I like that the PDP programme gives me the opportunity to try a new job role every six months. Changing roles like this helps me understand what goes on in the different departments and I can use this to help me decide what area I want to work in long term.

I find working in the purchasing department is a very sociable role. I get to work with many different people, both Abbott employees and suppliers. As there is so much interaction with other people, every day is different. I love this part of the job because it keeps me motivated and prevents my daily tasks from becoming repetitive.

What are the main challenges?

I am not always dealing with people who are working in the site like I am, so it can be difficult to get in contact with them when required.
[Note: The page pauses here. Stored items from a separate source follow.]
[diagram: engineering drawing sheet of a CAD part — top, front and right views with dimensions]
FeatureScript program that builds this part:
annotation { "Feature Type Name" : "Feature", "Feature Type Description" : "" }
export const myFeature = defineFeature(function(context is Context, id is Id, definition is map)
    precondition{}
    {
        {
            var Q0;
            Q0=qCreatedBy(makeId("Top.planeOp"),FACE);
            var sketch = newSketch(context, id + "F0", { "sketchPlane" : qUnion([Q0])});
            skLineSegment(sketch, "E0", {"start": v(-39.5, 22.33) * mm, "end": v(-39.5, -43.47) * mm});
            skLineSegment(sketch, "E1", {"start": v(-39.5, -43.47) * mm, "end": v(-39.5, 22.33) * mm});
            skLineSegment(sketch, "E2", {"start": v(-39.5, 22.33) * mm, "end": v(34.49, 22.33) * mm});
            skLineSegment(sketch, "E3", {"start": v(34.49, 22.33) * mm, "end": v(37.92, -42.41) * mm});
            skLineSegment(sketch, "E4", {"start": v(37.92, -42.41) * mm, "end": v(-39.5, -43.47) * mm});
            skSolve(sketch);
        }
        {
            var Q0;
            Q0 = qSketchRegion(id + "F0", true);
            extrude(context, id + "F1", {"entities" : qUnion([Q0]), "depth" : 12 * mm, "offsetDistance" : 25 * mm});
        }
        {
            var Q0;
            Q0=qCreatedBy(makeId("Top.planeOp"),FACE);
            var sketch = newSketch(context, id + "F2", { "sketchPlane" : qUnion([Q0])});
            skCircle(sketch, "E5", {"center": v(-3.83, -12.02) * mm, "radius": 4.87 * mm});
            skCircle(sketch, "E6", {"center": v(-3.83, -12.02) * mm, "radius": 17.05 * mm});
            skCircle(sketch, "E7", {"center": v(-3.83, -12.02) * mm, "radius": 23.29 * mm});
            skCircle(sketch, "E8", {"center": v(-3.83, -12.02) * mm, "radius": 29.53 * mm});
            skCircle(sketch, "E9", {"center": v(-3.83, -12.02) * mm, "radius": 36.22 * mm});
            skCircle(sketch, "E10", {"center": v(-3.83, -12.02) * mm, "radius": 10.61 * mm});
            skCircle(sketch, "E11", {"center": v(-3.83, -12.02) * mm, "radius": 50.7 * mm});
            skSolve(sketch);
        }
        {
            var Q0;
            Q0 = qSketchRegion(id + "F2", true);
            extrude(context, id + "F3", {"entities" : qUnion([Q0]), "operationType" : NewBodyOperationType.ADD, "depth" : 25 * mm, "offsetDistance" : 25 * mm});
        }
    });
This can result in tasks being delayed which can be quite frustrating, especially when deadlines are due.

Who or what has most influenced your career direction?

As part of my degree I had to complete a six month work placement between 3rd and 4th year. This gave me a great taste of the industry and I knew that when I was finished college I wanted to get back out into the working world to pursue an exciting graduate programme.

Does your job allow you to have a lifestyle you are happy with?

On the whole my job does allow me to maintain the lifestyle I want. As with all jobs, it can be easy to get wrapped up in projects, especially when deadlines are due, and I have to keep a good work life balance in mind at all times. I am willing to put in the long hours when needed, but I make sure to make the most of my evenings and weekends when the work load is not as heavy. My role also gives me the opportunity to travel both nationally and internationally, which is great! I get to see parts of the country/world that I may not get to visit otherwise.

What subjects did you take in school and did they influence your career path?

I studied biology, chemistry, German and business studies for my Leaving Cert. Biology and chemistry in particular were the most influential subjects that guided me to follow a career in science. My guidance counsellor was also very helpful when it came to selecting Leaving Cert subjects and CAO courses.

What is your education to date?

I attended secondary school in Coláiste Choilm, Ballincollig and studied Nutritional Sciences in U.C.C. This was a four year degree which I have only recently graduated from.

What aspects of your education have proven most important for your job?

The work placement I completed as part of my degree was very beneficial as it highlighted aspects of working life that I really enjoyed, as well as those I didn’t really like. This was really helpful when I was looking into career paths for after college.

What advice would you give to someone considering this job?

The PDP programme is open to those who graduate with a science or engineering degree. It requires you to be flexible in terms of job role and location as you are expected to work in three different locations over the course of the two years. These locations are not limited to Ireland and six months abroad is also an option. You must be motivated and willing to work hard to gain as much experience and benefit as you can as each rotation/role only lasts six months.

What kinds of work experience would provide a good background for this position?

As this graduate programme involves rotating through different job roles any work experience you have will be relevant over the course of the programme. Each role typically requires the completion of a large project or a number of smaller projects and therefore any experience in project work is beneficial.